After confirming the L. lactis LDH knockout phenotype in NZ9010 and NZ9020, a redistribution of the carbon flux from pyruvate which is normally directed to lactate production towards other products such as acetate or PHB biogenesis indirectly via increase in acetyl-CoA (Figure 5). Acetate analysis of the growth medium shows increase in the level of acetate produced in LDH deficient strains which is significantly higher than the control (NZ9000) (Figure 45), confirming what was expected and whats shown in literature (Hoefnagel et al., 2002). However, it is interesting to note the level of acetate in strains harbouring plasmid pNZ-CAB under PHB accumulating condition is slightly higher than its corresponding strain harbouring plasmid pNZ-8148 (negative control). The formation of PHB was expected to decrease the level of available acetyl- CoA for acetate formation due to the increased distribution of acetyl-CoA towards PHB biogenesis.

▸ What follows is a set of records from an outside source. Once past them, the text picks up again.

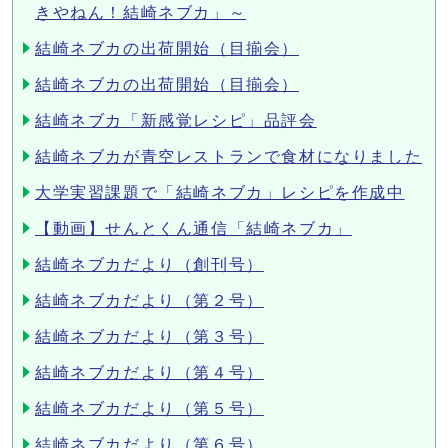
きやねん！結崎ネブカ」～
結崎ネブカの出荷開始（目揃会）
結崎ネブカの出荷開始（目揃会）
結崎ネブカ「新感覚レシピ」品評会
結崎ネブカが青空レストランで食材になりました
大学実習課題で「結崎ネブカ」レシピを作成中
【動画】せんとくん通信「結崎ネブカ」
結崎ネブカだより（創刊号）
結崎ネブカだより（第２号）
結崎ネブカだより（第３号）
結崎ネブカだより（第４号）
結崎ネブカだより（第５号）
結崎ネブカだより（第６号）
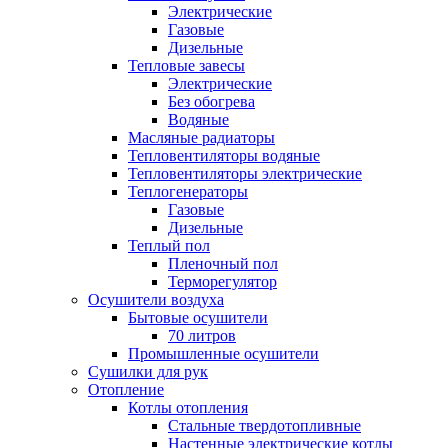
Электрические
Газовые
Дизельные
Тепловые завесы
Электрические
Без обогрева
Водяные
Масляные радиаторы
Тепловентиляторы водяные
Тепловентиляторы электрические
Теплогенераторы
Газовые
Дизельные
Теплый пол
Пленочный пол
Терморегулятор
Осушители воздуха
Бытовые осушители
70 литров
Промышленные осушители
Сушилки для рук
Отопление
Котлы отопления
Стальные твердотопливные
Настенные электрические котлы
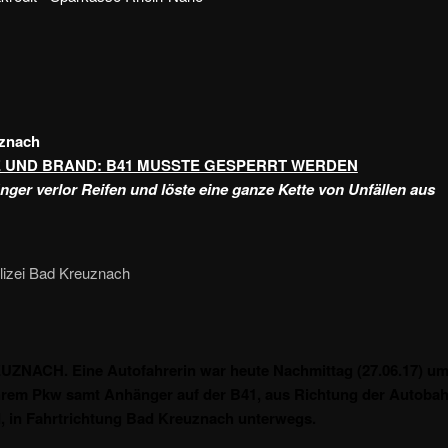
znach
 UND BRAND: B41 MUSSTE GESPERRT WERDEN
ger verlor Reifen und löste eine ganze Kette von Unfällen aus
olizei Bad Kreuznach
ZNACH. Eine Autofahrerin war heute Nachmittag (27.06.17) um
hrem Pkw samt Anhänger auf der B41, aus Richtung der Autoba
 in Fahrtrichtung Bad Kreuznach unterwegs.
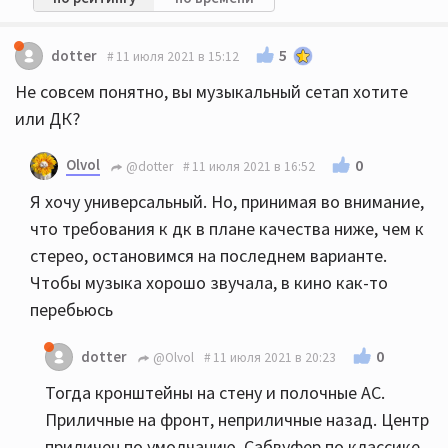
5
dotter
11 июля 2021 в 15:12
Не совсем понятно, вы музыкальный сетап хотите
или ДК?
Olvol
0
@dotter
11 июля 2021 в 16:52
Я хочу универсальный. Но, принимая во внимание,
что требования к дк в плане качества ниже, чем к
стерео, остановимся на последнем варианте.
Чтобы музыка хорошо звучала, в кино как-то
перебьюсь
0
dotter
@Olvol
11 июля 2021 в 20:23
Тогда кронштейны на стену и полочные АС.
Приличные на фронт, неприличные назад. Центр
приличен по умолчанию. Сабвуфер по классике,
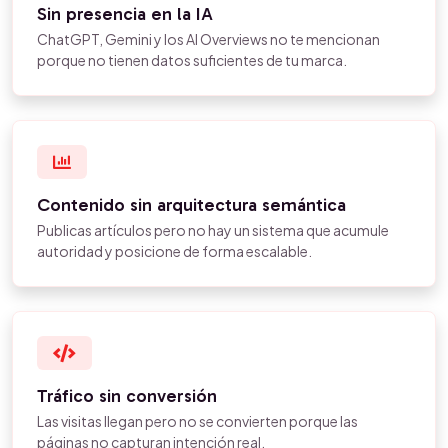
Sin presencia en la IA
ChatGPT, Gemini y los AI Overviews no te mencionan
porque no tienen datos suficientes de tu marca.
Contenido sin arquitectura semántica
Publicas artículos pero no hay un sistema que acumule
autoridad y posicione de forma escalable.
Tráfico sin conversión
Las visitas llegan pero no se convierten porque las
páginas no capturan intención real.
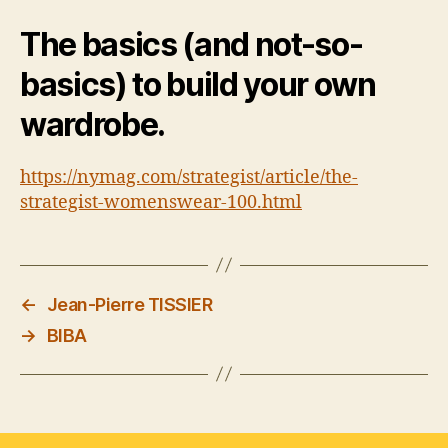
The basics (and not-so-
basics) to build your own
wardrobe.
https://nymag.com/strategist/article/the-
strategist-womenswear-100.html
←
Jean-Pierre TISSIER
→
BIBA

GC/MS analysis showed that under aerobic PHB accumulating growth conditions, positive control NZ9000 harbouring pNZ-CAB showed an average yield of 3.57 % PHB

per mg/dry weight, which is in similar to that previously published by Mifune et al.

(2009) for PHB accumulation under aerobic condition, with glucose as the carbon source and additive L-Arginine (Table 12). All negative controls were negative. However, very little to no PHB is present in NZ9010 and NZ9020 in comparison to NZ9000 harbouring plasmid pNZ-CAB. This result was unexpected and in addition, the higher level of acetate found in NZ9010 and NZ9020 harbouring plasmid pNZ-CAB

may suggest the LDH knockout phenotype may have a negative impact on PHB biogenesis. However, under anaerobic PHB accumulating growth conditions, showed a considerable increase in levels of PHB produced in LDH deficient mutants in comparison to cultivation under aerobic conditions. L. lactis is a facultative aerobe, meaning the main metabolism is through the anaerobic pathway and this could explain the increase in PHB in L. lactis mutants grown under anerobic condition. Under these conditions an increase in lactate formation in normal wildtype L. lactis is expected when compared to growth under aerobic conditions. Since L. lactis LDH mutants are unavailable to produce significant amounts of lactate, we would see this correlating to an increase in PHB yield due to the indirect increase in available acetyl-CoA under anaerobic growth conditions. This hypothesis could be tested by quantifiying levels of lactate and acetate produced during anaerobic fermentation with wildtype and LDH mutants and comparing results to cultivation under aerobic conditions.

Acetate formation is seen to be dominant over PHB biogenesis and results in increase acetyl-CoA being directed towards acetate formation and not PHB. This may suggests why NZ9020 has much higher production of PHB in comparison to NZ9010. This is illustrated in Figure 45, where the production of acetate in NZ9020 is much slower than NZ9010 and has allowed more time for acetyl-CoA to be directed towards PHB biogenesis.

PHB production using LDH deficient mutants NZ9010 and NZ9020 did not mediate significant increases in PHB in comparison to NZ9000. Other means of increasing PHB yield could include knocking out the acetate pathway in the LDH deficient strains, therefore increasing levels of available acetyl-CoA. Another possibility mentioned by Mifune et al. (2009), involves the modification to gene expression of the pha genes. For example, typical modifications include gene dosage e.g. by increasing plasmid-copy- numbers; looking at maintaining plasmid stability; transcriptional elements e.g.